Figure 4. Menin tethers LEDGF with MLL oncoproteins.

A. Schematic structures of menin, MLL-ENL and LEDGF are shown at the top with sites of intermolecular interactions indicated by arrows. Binding properties and transforming abilities are summarized to the right of the respective MLL-ENL constructs. The numbers of 3^rd round CFU in myeloid progenitor assays are shown with error bars representing the standard deviations of three independent experiments.

B. Various mutants of pME were transiently expressed with (+) or without (-) HA-tagged menin in 293T cells and subjected to IP with anti-HA antibody followed by immunoblotting with anti-MLL^N, anti-HA, and anti-LEDGF antibodies. Upper panel shows immunoblot of the nuclear extracts (NE) to determine protein inputs. Mutants lacking the hMBM failed to co-IP with menin and LEDGF.

C. The relative expression levels are shown for Hoxa9 in first round colonies. Expression levels are normalized to β-Actin, and expressed relative to the ME value (arbitrarily set at 100%). Error bars represent standard deviations of triplicate PCR analyses.

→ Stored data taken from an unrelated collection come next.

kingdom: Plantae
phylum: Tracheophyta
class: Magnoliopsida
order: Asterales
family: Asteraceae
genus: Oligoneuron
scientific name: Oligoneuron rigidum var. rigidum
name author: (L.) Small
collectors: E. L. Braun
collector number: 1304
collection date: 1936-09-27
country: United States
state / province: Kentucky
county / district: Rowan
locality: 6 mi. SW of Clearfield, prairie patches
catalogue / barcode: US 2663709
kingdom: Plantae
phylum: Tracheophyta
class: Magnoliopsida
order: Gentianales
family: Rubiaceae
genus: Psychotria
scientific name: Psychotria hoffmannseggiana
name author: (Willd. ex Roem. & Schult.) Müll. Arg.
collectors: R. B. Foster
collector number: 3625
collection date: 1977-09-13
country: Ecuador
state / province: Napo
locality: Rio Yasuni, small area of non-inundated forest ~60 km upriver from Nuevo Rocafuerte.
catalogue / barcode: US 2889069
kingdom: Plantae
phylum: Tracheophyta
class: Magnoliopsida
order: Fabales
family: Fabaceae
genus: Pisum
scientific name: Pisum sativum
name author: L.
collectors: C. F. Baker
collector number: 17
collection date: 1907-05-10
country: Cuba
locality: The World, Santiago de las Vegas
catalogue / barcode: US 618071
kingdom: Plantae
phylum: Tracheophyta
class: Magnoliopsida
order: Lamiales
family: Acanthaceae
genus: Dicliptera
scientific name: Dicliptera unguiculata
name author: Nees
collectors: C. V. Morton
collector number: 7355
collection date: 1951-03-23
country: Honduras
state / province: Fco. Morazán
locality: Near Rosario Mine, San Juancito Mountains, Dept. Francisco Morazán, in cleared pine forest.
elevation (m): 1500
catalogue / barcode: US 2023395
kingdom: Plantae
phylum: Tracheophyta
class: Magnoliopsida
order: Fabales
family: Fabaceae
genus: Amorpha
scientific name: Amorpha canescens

D. Subnuclear localization of the pME mutants in HeLa cells is shown as a merged image of signals for FITC (MLL) and DAPI (DNA). Scale bar, 10 μm.

E. ChIP analysis of ME- or pME-transformed myeloid progenitors was performed using antibodies indicated at the top. Amplicons upstream of Hoxa9 and β-Actin genes were analyzed.

F. Survival curves are shown for mice transplanted with the indicated transduced cells. Numbers of mice analyzed (n) are shown.

G. Expression of ME and pME proteins in immortalized cells (IC) and leukemic cells (LC) from bone marrow (BM) and spleen (SP) were analyzed by immunoblotting with anti-MLL^N and anti-SIN3A (control) antibodies.

H. Morphology is shown for pME leukemic blasts (pME: right panel) and normal BM (wt: left) following May-Grunwald/Giemsa staining of cytospin preparations. Scale bar, 15 μm.